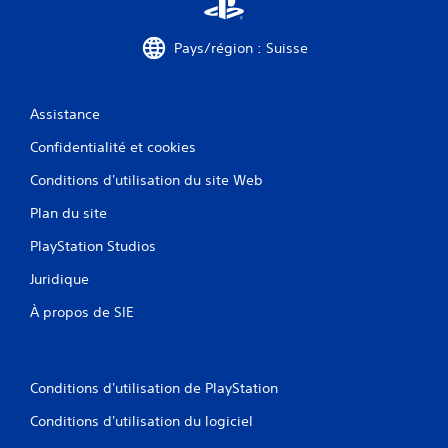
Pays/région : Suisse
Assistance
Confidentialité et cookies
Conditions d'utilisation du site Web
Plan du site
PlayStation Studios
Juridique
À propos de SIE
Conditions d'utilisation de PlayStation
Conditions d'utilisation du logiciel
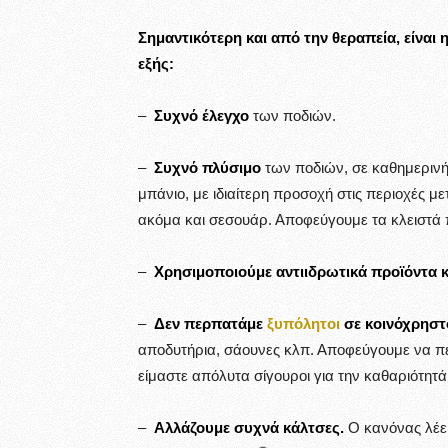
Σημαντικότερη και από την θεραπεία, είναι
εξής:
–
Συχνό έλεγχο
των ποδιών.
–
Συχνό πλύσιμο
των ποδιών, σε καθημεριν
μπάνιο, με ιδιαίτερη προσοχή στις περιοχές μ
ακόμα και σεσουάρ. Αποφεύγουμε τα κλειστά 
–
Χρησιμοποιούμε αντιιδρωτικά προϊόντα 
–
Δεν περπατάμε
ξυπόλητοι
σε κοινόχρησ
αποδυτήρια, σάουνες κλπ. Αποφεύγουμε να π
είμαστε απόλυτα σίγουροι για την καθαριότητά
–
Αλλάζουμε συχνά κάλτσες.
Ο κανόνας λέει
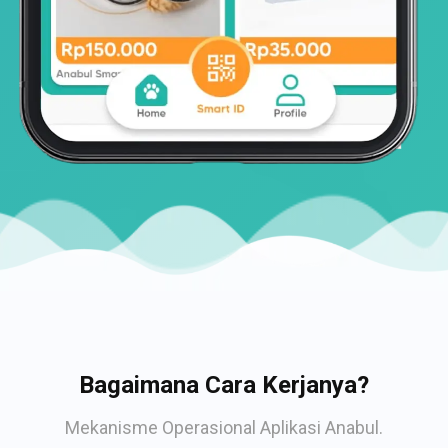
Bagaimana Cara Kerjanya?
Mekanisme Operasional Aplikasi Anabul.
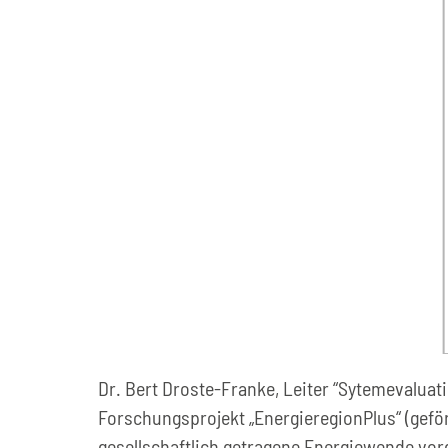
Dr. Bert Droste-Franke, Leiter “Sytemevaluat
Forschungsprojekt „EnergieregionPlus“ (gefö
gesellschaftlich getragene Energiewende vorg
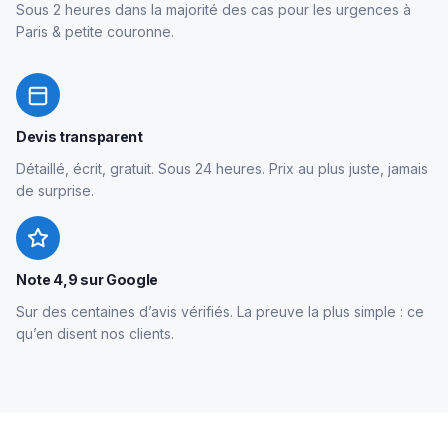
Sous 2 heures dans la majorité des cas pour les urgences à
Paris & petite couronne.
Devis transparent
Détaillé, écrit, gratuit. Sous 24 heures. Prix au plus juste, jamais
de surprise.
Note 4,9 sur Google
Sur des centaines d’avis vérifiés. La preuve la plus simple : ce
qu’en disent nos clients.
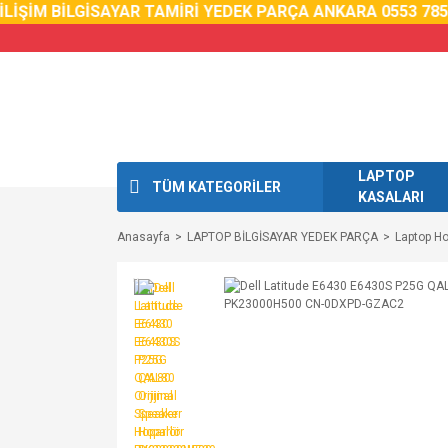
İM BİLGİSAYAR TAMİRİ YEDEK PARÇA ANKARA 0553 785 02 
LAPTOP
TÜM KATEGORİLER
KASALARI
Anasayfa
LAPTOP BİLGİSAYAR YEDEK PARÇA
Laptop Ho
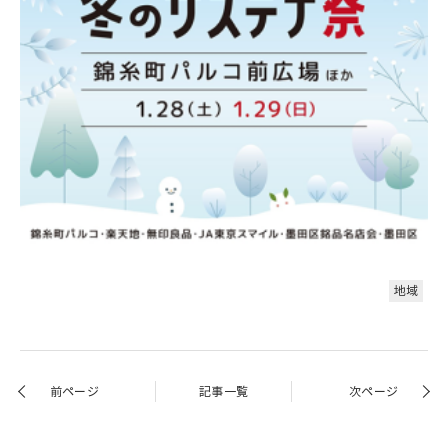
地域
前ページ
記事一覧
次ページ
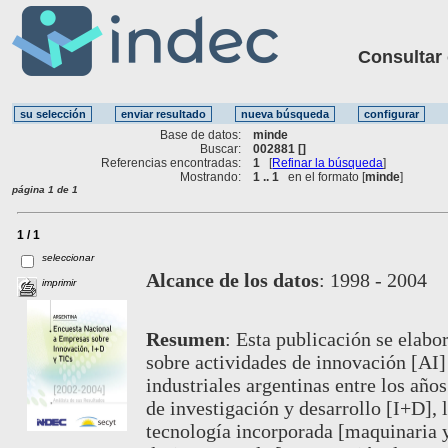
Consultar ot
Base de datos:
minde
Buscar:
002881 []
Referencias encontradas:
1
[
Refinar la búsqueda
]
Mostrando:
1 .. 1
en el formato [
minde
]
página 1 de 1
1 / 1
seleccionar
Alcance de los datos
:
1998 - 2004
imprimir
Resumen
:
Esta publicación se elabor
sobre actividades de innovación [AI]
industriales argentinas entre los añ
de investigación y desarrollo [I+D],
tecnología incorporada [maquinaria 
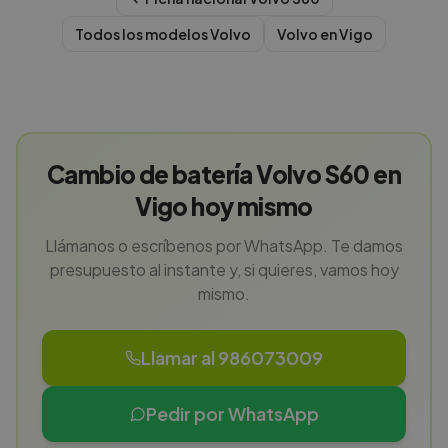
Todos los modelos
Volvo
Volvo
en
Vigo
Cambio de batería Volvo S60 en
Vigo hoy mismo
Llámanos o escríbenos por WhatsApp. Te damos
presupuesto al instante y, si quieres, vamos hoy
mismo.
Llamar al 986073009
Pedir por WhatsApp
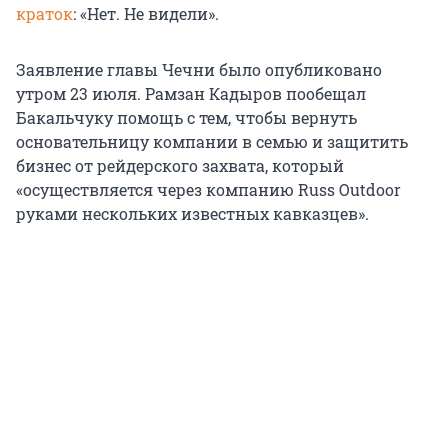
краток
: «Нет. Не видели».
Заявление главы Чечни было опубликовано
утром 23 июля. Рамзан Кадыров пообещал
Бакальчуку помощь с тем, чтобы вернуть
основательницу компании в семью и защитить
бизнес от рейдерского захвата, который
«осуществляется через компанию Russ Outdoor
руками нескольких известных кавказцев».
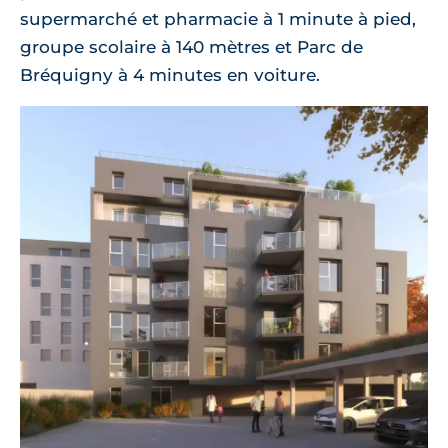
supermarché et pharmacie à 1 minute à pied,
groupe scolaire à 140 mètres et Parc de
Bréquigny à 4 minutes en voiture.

=-=-=-=-=

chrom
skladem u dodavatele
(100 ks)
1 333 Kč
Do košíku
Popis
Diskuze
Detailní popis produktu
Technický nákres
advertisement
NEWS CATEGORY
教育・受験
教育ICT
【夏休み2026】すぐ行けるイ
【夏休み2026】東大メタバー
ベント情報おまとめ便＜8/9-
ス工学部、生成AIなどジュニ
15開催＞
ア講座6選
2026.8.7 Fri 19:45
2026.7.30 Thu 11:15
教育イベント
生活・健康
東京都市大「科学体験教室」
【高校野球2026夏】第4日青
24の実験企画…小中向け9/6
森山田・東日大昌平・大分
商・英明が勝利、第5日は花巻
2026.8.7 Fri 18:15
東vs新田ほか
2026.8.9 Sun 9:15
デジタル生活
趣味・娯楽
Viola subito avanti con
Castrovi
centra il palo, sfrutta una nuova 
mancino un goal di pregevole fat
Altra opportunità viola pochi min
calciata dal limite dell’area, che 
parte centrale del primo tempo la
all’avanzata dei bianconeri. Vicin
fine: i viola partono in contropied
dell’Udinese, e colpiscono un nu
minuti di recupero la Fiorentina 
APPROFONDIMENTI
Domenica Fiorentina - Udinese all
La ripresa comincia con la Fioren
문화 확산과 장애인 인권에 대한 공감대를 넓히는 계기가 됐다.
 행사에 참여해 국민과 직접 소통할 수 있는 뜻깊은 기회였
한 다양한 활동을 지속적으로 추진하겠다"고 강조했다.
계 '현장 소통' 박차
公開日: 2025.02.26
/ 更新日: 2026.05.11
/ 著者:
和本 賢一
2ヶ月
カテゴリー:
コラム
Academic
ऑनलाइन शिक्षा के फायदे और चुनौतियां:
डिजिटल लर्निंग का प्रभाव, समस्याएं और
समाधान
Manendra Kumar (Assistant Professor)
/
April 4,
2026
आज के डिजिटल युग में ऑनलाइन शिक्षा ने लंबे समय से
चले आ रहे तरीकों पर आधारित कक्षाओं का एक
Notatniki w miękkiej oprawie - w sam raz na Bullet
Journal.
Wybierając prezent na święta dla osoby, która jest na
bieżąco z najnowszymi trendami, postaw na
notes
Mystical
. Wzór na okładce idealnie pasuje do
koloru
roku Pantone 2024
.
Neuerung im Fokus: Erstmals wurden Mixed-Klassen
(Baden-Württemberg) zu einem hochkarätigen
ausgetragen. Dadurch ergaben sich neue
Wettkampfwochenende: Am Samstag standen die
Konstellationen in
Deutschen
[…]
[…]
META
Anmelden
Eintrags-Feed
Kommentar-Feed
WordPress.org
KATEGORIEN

=-=-=-=-=

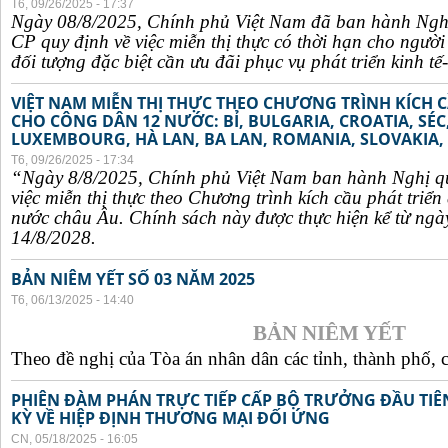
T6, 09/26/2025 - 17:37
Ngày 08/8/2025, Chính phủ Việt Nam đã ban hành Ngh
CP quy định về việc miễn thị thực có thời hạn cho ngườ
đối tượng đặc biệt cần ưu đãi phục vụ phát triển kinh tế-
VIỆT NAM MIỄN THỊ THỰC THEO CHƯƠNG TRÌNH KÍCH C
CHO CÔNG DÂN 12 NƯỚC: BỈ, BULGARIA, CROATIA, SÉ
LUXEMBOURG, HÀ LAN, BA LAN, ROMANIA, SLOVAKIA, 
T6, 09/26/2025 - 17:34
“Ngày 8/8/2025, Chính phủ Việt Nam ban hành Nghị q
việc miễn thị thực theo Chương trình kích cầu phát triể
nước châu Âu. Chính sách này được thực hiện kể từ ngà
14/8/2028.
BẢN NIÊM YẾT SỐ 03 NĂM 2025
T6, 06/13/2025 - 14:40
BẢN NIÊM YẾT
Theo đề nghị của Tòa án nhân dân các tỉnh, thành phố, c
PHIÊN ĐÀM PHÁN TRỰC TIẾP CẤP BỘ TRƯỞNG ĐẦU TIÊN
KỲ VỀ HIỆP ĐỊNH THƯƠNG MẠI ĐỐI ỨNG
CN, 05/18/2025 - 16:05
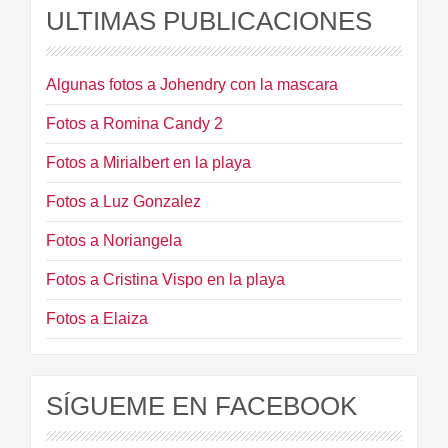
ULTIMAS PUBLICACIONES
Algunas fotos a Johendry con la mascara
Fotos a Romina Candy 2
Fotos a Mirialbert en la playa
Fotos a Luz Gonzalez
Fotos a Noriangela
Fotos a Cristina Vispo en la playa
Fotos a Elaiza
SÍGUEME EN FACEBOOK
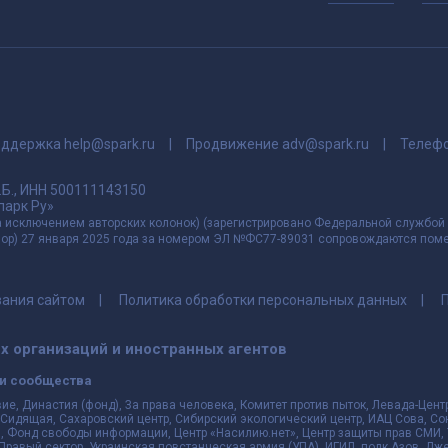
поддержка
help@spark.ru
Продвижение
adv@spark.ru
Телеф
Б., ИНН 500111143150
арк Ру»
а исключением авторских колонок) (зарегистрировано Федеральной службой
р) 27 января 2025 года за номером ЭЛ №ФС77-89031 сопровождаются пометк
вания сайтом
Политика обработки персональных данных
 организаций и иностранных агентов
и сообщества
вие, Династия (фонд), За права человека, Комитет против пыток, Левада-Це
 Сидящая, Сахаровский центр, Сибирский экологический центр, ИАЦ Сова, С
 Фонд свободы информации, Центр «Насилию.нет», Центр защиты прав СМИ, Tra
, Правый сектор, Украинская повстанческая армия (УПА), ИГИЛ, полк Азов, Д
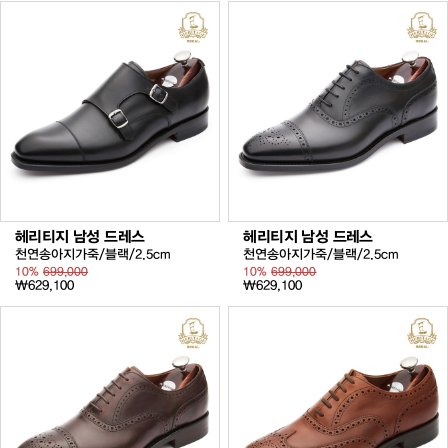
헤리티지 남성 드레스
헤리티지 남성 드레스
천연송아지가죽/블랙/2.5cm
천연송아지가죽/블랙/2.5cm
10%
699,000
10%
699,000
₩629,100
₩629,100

=-=-=-=-=

TASK GOAL
Please say how many lines in the entries hold the string "playa". Give only the number.

RESPONSE BELOW
2